Lies einfach noch einmal genau den letzten Abschnitt des Textes und dann diskutieren wir weiter!
Basti

Kommentar von Steve am 8. Mai um 16:59 Uhr

Hey Basti,

den habe ich gelesen, keine Sorge. Wenn ich ihn richtig verstanden habe, rufst du dazu auf, die politische Existenz nicht aufs Wählen zu beschränken.

Dies adressierte ich auch gleich im zweiten Satz: Dass nämlich gerade dieser Aufruf Widerstand um des Widerstand willens sei. Der letzte Absatz ist ein gutes allgemeines Prinzip, aber die konkrete Anwendung behagt mir hier nicht. Wenn du nur über den letzten Absatz diskutieren möchtest, können wir das gerne tun, ich befürchte nur, wir sind da gleicher Meinung.

Ansonsten stehen da für mich zwei Absätze ohne direkte rhetorische Verbindung. Kannst du den Gedankengang präzisieren, der dich von “eigene Bequemlichkeit” und “Postprivatisierung scheiße” zu “Hintern aus der Couch” brachte?

Dank im Voraus und schönen Gruß, Steve

Kommentar von Basti am 8. Mai um 22:07 Uhr

Wie beschrieben. Ich kann es natürlich verstehen, wenn sich z.B. alte Leute dagegen beschweren.
Aber auch die die es nicht unmittelbar betrifft, sollten die gesamtpolitische Bedeutung erkennen. Und da ich nicht davon ausgehe, dass alle so Bescheid wissen wie du, wollte ich dies darlegen.
Gerade weil die Post im Privatisierungswahn der Regierung(en) nur EIN Teil ist, und inzwischen auch ganz andere Bereiche, beispielweise das Gesundheitswesen überdacht werden, wollte ich diesen Punkt hervorheben.
Nicht viele Leute in unserem schönen Land kommen von alleine auf die Mißstände, sondern die Mehrheit braucht einen konkreten Anlass, um Fehlentwicklungen überhaupt zu bemerken! Und um aus der Couch zu kommen.
Eines gilt nämlich immer und überall: Die Leute dort abholen wo sie sind und Ihnen an individuellen Erfahrungen klar machen, was bestimmte Entwicklungen eigentlich bedeuten.
Denn: Es stört den Normalbürger solange nicht, besser noch, es interessiert ihn nicht, ob irgendein Staatsbetrieb privatisiert wird, bis er selbst Einschränkungen hinnehmen muss. Und so kann man unter umständen erreichen, dass die Leute in Zukunft früher dabei sind, und nicht erst dann, wenn es schon (fast) zu spät ist!

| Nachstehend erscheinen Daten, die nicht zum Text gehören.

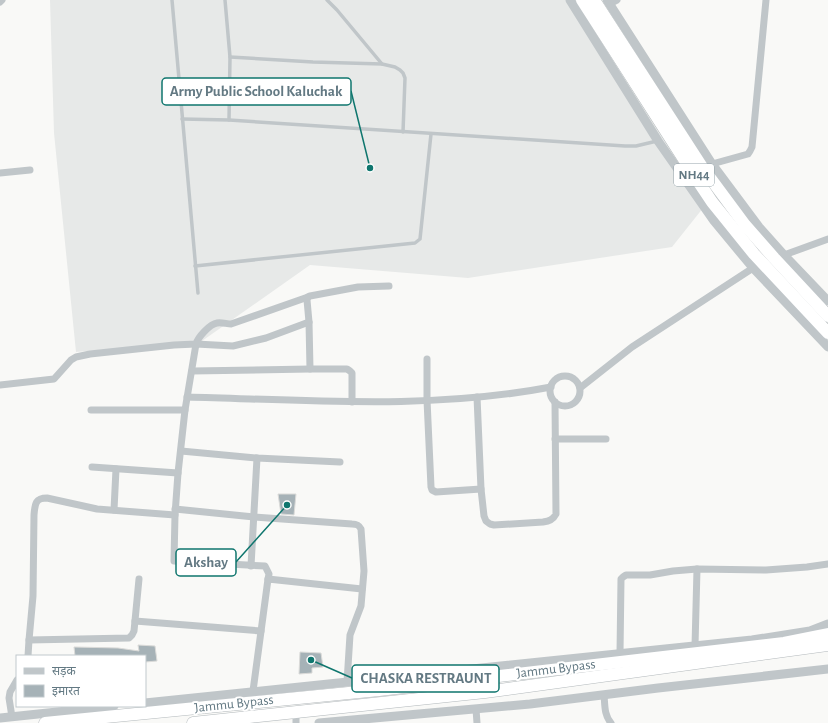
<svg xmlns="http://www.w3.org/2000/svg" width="828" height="723" font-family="'Alegreya Sans','Noto Sans Devanagari',sans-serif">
<rect width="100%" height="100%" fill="#f9f9f7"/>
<!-- built -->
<path fill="#e7e9e8" d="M50,0H572L707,203L672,247L468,278L310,265L202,341L76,352L54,133Z"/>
<!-- building -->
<g fill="#a6b2b7" stroke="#dbdbd9">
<path d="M278,494H296L294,515L281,514Z"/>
<path d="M138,645L155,646L157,661L145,662V656H75L74,647L118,648L139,651Z"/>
<path d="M300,652L321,653L323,667L312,668V673L299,674Z"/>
</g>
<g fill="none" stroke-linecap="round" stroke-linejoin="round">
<!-- trunk casing -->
<g stroke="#b3b9bc" stroke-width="13">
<g id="trunk">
<path d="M582,0L696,178L712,202L754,254L828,333"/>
<path d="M594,0L702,167L745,225L774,258L828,316"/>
<path d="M45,723L379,690L784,643L819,636L828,634"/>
<path d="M193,723L485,692L828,645"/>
</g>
</g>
<!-- service -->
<g stroke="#c0c6c9" stroke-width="3.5">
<path d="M172,0L198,293"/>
<path d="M225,0L230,57L229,120"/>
<path d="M327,0L337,10L382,64"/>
<path d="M230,57L313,62L382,64L395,67L400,70L403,73L405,78L403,132"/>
<path d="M182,119L229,120L625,146H636L657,141"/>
<path d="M195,266L415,243L420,239L431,134"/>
</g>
<!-- minor -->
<g stroke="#c0c6c9" stroke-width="7">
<path d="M0,2L2,0"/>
<path d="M609,4L617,0"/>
<path d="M712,164L748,154L750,151L752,147L766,0"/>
<path d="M0,173L30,170"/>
<path d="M784,255L828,239"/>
<path d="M427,359V400L431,487L432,490L436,492L481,489"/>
<path d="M310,369L309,322L307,300L308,297L310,296L358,287L389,286"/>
<path d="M192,371L310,369H347L350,371L352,373V402"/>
<circle cx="565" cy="391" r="15"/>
<path d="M0,385L54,379L71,360L76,357L90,354L174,345L196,344C198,337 210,324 217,323C221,322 227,324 231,324L308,297"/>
<path d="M580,388L632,347L753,268"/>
<path d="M187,397C308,400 431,410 551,387"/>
<path d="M477,397L481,489L484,516L486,521L490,524L494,525L543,522C549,521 553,520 556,514L555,402"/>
<path d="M91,410H185"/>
<path d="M555,439H606"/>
<path d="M181,451L257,458L340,462"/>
<path d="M92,467L178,473"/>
<path d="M175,509L254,517L352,524C357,524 359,525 361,529L364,571L361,606L350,635L347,682"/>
<path d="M114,510L116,469"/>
<path d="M251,566L257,458"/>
<path d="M268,579L269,574L265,566L174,561L175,515L178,473L185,410L196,344L233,346L266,338L309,322"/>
<path d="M135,621L261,631"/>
<path d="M29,640L129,638L132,635L134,631L139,579"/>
<path d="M695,646L697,569"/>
<path d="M620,653L621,579L623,577L626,575H650L673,571L697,569L766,570L807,567L828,564"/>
<path d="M28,656L29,640L33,596L34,515C35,504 35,498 47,498L97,509L175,515"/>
<path d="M253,691L268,579L362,589"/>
<path d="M604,695C605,705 604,715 611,723"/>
<path d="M476,709L477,723"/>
<path d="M12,717L9,698L10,692L17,680"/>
<path d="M296,723V712"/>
</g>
<!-- tertiary -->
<g stroke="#c0c6c9" stroke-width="9">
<path d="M570,0L658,141L714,221L753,268L828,347"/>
<path d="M607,0L712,164L759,227L784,255L828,301"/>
<path d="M145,703L752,640L810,631L828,624"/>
<path d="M0,718L114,706"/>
<path d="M319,723L530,704L658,688L828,669"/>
</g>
<!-- trunk -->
<use href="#trunk" stroke="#fff" stroke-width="12"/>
</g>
<g text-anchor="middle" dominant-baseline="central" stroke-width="4" stroke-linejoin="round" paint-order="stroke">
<!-- shield labels -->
<rect fill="#fff" stroke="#92a1a8" stroke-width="1" x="674" y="164" width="40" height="22" rx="3"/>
<g font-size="13" font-weight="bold" fill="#637983">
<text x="694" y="175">NH44</text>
</g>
<!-- street labels -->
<g font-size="14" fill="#637983" stroke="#fff">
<text transform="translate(556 669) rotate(-7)">Jammu Bypass</text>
<text transform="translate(234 704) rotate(-6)">Jammu Bypass</text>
</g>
</g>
<!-- callouts -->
<path fill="none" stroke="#0f766e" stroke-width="1.5" d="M370 168L351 91M287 505L236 562M311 660L352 678"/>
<g fill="#0f766e" stroke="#fff" stroke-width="1.5">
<circle cx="370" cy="168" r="4"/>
<circle cx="287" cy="505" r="4"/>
<circle cx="311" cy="660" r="4"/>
</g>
<g fill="#fff" stroke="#0f766e" stroke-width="1.5">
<rect x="162" y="78" width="189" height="27" rx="4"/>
<rect x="176" y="549" width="60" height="27" rx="4"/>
<rect x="352" y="665" width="147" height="27" rx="4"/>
</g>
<g font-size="15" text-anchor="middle" font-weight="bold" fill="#637983">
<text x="256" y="96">Army Public School Kaluchak</text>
<text x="206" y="567">Akshay</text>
<text x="426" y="683">CHASKA RESTRAUNT</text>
</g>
<!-- legend -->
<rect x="16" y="655" width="130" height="52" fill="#ffffff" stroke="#c1c9cd"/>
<rect x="24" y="668" width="20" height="6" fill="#c0c6c9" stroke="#c1c9cd"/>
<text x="52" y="675" font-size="12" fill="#637983">सड़क</text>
<rect x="24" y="685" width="20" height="12" fill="#a6b2b7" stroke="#c1c9cd"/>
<text x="52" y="695" font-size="12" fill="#637983">इमारत</text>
</svg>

Kommentar von DaRockwilda am 8. Mai um 23:54 Uhr

Also erstmal wunderbar Basti dass du jetzt auch zum erlauchten Kreis der Autoren gehörst ;-)

Des Weiteren habe ich gar nicht mitbekommen, dass Mössingen die 20k-Grenze jetzt geschafft hat, hehe dann kann ja jetzt der Padeffke bei der nächsten Wahl doch in den Gemeinderat :-)

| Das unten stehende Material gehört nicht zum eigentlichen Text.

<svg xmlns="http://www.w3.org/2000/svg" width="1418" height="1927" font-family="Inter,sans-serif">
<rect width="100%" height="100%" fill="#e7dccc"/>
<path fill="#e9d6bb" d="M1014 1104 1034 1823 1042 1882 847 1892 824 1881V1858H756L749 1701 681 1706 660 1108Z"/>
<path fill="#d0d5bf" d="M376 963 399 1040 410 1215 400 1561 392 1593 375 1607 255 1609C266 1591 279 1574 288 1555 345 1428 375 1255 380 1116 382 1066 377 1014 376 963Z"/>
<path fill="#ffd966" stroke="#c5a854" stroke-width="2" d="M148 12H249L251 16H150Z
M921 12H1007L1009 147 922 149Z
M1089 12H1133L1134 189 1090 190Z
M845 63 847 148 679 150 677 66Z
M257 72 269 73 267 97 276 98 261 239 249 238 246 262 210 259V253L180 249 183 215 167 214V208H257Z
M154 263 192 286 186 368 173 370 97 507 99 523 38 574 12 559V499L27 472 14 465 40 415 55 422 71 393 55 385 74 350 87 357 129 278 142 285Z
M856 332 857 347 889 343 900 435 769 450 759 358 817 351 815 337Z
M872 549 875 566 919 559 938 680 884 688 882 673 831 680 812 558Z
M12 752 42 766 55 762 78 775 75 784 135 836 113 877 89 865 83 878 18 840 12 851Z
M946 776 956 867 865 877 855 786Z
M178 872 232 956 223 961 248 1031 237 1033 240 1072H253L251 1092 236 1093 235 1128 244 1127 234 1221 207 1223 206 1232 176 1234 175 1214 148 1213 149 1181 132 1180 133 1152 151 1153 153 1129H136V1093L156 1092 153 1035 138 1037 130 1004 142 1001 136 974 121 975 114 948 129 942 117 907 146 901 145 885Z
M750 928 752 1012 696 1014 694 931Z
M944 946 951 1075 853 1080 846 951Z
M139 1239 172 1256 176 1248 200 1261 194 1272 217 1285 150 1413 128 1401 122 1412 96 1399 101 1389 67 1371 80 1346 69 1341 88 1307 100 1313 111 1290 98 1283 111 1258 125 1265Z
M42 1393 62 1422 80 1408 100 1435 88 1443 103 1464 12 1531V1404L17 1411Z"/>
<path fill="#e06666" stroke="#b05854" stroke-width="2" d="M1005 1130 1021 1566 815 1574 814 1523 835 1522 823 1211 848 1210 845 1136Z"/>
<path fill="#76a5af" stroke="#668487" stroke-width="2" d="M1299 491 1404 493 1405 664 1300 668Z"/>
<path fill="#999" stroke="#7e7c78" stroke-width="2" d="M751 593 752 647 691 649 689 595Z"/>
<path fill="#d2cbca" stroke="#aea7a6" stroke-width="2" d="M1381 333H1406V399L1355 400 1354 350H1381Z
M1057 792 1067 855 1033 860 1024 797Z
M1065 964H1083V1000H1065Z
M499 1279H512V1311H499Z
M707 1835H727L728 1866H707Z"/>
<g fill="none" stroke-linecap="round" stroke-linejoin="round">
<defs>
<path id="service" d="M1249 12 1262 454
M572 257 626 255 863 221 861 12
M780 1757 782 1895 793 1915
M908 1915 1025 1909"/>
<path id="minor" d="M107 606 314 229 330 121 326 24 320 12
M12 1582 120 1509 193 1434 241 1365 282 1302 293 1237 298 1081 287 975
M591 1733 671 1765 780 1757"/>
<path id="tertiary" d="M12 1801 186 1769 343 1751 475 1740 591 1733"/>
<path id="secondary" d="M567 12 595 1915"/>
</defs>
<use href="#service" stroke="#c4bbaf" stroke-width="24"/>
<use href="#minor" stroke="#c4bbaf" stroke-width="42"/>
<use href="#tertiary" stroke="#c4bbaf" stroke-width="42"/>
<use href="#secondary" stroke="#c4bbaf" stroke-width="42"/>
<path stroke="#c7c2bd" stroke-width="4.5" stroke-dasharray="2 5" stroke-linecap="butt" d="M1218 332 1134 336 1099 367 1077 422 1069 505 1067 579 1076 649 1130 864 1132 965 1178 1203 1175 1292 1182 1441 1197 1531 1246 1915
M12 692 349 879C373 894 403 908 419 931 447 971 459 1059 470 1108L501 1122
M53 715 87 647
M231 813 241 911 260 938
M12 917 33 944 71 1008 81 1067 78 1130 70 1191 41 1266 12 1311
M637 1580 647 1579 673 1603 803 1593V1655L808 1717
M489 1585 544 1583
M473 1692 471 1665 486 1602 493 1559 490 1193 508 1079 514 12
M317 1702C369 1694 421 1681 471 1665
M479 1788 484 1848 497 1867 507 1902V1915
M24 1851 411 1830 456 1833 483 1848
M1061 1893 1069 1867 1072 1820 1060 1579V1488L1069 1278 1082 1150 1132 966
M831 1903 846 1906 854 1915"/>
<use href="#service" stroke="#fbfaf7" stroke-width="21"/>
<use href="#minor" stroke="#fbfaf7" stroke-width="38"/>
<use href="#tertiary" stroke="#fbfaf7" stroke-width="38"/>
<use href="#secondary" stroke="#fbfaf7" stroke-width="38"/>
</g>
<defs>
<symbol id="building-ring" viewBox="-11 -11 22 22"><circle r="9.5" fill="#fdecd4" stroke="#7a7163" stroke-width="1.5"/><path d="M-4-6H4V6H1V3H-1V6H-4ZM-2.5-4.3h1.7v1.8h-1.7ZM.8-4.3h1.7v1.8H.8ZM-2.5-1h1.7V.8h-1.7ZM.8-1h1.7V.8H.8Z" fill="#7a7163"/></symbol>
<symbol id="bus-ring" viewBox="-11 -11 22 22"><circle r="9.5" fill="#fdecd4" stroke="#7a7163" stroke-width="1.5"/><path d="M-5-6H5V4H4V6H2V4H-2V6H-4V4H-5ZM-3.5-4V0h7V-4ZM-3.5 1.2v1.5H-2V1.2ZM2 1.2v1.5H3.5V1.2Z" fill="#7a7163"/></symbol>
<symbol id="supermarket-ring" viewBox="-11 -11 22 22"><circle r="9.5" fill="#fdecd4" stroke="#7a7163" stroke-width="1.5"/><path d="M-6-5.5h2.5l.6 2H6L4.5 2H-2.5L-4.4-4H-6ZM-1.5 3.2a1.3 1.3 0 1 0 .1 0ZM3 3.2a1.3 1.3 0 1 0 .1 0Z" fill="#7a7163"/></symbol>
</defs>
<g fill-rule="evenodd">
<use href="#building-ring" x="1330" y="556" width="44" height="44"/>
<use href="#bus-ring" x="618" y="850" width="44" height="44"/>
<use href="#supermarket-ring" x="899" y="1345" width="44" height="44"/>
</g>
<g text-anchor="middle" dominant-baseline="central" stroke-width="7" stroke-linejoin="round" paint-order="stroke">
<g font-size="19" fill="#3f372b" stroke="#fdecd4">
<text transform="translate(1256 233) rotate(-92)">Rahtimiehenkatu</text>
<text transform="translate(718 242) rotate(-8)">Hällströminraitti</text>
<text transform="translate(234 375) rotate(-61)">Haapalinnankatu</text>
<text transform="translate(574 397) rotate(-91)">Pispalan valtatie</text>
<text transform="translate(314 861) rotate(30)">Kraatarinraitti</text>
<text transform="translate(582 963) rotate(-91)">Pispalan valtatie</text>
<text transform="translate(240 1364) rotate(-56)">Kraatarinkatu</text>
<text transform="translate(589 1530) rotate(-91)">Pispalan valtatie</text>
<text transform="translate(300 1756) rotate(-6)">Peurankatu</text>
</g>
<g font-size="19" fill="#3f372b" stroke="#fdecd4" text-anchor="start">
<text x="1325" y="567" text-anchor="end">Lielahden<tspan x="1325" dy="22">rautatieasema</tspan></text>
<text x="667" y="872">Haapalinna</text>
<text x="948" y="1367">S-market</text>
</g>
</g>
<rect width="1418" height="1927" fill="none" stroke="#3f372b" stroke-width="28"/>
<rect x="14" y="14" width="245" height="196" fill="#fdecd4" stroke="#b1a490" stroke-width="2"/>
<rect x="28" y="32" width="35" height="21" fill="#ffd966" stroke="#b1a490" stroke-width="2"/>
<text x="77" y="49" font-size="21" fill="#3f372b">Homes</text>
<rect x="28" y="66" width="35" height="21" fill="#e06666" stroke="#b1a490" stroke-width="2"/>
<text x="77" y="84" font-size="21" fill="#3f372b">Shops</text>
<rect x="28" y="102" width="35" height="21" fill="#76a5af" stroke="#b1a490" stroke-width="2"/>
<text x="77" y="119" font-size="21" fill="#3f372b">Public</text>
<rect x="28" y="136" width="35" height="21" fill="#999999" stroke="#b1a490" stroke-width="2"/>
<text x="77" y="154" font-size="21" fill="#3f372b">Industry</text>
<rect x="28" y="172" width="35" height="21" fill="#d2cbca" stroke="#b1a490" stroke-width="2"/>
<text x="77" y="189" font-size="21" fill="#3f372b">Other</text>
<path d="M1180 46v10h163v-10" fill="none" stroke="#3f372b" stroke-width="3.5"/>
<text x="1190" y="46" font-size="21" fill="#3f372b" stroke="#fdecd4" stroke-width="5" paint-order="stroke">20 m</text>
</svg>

@Basti: Du hast mehr als Recht, wenn du die Bequemlichkeit und fast schon Ignoranz anprangerst. Proteste wie in Frankreich sind im obrigheitshörigsten Land Europas (der BRD) undenkbar. Um endlich wieder eine Art “Kultur des aufmerksamen und zur Not Widerstand leistenden Bürgers” in den Menschen zu wecken, kann man auch mal protestieren wenn das Thema vergleichsweise unwichtig ist. Lieber einmal zu viel protestiert als einmal zu wenig.

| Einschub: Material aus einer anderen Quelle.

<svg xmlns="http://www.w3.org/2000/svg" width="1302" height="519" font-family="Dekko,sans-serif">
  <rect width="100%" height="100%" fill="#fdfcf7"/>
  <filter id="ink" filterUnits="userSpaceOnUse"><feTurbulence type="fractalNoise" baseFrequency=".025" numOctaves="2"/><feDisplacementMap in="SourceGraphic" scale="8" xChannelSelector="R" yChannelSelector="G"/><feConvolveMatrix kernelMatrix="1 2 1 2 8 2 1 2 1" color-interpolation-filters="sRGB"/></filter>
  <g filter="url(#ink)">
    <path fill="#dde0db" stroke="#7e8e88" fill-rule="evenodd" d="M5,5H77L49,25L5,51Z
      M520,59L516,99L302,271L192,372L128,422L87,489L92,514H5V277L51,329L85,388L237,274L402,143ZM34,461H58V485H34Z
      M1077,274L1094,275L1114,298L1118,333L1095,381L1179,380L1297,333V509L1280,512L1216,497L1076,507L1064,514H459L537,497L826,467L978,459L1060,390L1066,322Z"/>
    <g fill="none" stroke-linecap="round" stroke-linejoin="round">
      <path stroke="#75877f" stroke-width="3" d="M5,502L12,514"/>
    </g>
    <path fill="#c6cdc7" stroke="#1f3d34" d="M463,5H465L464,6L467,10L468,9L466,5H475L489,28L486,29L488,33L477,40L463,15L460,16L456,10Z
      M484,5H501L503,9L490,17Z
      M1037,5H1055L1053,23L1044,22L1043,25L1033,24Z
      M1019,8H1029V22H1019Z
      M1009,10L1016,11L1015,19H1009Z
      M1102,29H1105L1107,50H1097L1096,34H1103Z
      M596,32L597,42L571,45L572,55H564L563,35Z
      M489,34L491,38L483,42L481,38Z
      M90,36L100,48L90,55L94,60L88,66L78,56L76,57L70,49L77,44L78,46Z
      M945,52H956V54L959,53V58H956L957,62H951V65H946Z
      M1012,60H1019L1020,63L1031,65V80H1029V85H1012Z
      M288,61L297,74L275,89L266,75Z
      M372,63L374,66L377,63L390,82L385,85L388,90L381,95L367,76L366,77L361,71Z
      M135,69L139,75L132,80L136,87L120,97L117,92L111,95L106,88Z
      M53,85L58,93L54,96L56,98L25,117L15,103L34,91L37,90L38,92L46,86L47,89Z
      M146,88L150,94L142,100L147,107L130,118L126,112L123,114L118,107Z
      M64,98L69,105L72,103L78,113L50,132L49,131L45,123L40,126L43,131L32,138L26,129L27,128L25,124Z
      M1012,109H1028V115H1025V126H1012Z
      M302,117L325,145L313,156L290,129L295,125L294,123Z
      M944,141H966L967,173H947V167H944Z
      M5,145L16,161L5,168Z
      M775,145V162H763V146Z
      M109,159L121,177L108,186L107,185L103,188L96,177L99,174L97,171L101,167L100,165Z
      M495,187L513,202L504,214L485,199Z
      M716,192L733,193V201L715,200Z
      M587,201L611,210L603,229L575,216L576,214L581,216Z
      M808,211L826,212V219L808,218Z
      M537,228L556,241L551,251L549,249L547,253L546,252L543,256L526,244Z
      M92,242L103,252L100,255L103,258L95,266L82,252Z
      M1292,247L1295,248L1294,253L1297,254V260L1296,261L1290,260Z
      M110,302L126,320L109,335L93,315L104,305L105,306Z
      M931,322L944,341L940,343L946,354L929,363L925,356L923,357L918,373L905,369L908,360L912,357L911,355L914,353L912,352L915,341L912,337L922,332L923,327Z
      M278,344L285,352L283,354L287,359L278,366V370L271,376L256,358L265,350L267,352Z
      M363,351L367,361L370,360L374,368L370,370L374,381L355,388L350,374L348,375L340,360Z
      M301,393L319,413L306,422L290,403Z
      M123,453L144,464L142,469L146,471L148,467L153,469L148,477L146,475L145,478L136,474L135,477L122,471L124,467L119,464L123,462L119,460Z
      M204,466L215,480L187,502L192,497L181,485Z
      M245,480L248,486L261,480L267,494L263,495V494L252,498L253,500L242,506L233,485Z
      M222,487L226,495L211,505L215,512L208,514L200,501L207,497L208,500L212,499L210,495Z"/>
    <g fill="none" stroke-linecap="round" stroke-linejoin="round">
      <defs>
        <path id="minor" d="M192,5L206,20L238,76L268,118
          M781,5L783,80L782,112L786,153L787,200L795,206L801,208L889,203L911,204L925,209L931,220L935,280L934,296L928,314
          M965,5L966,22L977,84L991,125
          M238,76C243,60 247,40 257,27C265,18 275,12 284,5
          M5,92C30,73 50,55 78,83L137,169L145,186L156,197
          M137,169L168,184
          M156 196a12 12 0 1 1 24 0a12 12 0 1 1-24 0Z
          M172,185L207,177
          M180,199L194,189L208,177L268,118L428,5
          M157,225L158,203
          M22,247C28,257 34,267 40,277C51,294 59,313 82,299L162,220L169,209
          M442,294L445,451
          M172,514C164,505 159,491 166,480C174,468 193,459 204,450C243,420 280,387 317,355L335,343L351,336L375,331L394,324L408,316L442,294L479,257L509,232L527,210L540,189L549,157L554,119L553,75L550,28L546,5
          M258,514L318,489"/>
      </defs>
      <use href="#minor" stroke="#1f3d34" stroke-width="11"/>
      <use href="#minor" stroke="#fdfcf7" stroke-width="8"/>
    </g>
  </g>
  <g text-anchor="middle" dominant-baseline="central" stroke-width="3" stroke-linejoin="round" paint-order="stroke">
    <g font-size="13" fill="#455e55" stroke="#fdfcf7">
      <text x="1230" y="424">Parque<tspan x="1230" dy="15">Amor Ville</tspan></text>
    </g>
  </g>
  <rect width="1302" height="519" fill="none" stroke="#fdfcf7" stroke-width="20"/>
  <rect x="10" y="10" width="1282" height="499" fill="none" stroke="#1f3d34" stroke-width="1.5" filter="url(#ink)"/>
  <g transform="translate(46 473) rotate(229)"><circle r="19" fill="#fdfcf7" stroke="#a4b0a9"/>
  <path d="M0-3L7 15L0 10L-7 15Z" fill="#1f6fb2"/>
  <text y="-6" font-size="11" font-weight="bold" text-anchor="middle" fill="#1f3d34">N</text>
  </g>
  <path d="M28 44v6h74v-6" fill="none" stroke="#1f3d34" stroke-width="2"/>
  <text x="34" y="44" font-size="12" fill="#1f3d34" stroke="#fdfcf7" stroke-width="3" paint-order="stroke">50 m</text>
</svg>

@Steve: Dass man die Nachbarn das Paket annehmen lässt ist so eine Sache, manche Nachbarn machen das auch gar nicht für einen und was machst du mit den Porno-DVDs und dem über eBay bestellten Menschenherz ?!?!?

Das Problem ist, dass die ganze Chausse mit der Privatisierung angefangen hat und man das nicht aufgehalten hat.

Ein Staatskonzern kann seine Gewinne nämlich dem Staatssäckel zuführen, und so bezahlen die Kunden mit ihren Gebühren nicht ein paar fette Ackermann-Klone, sondern ihren Staat.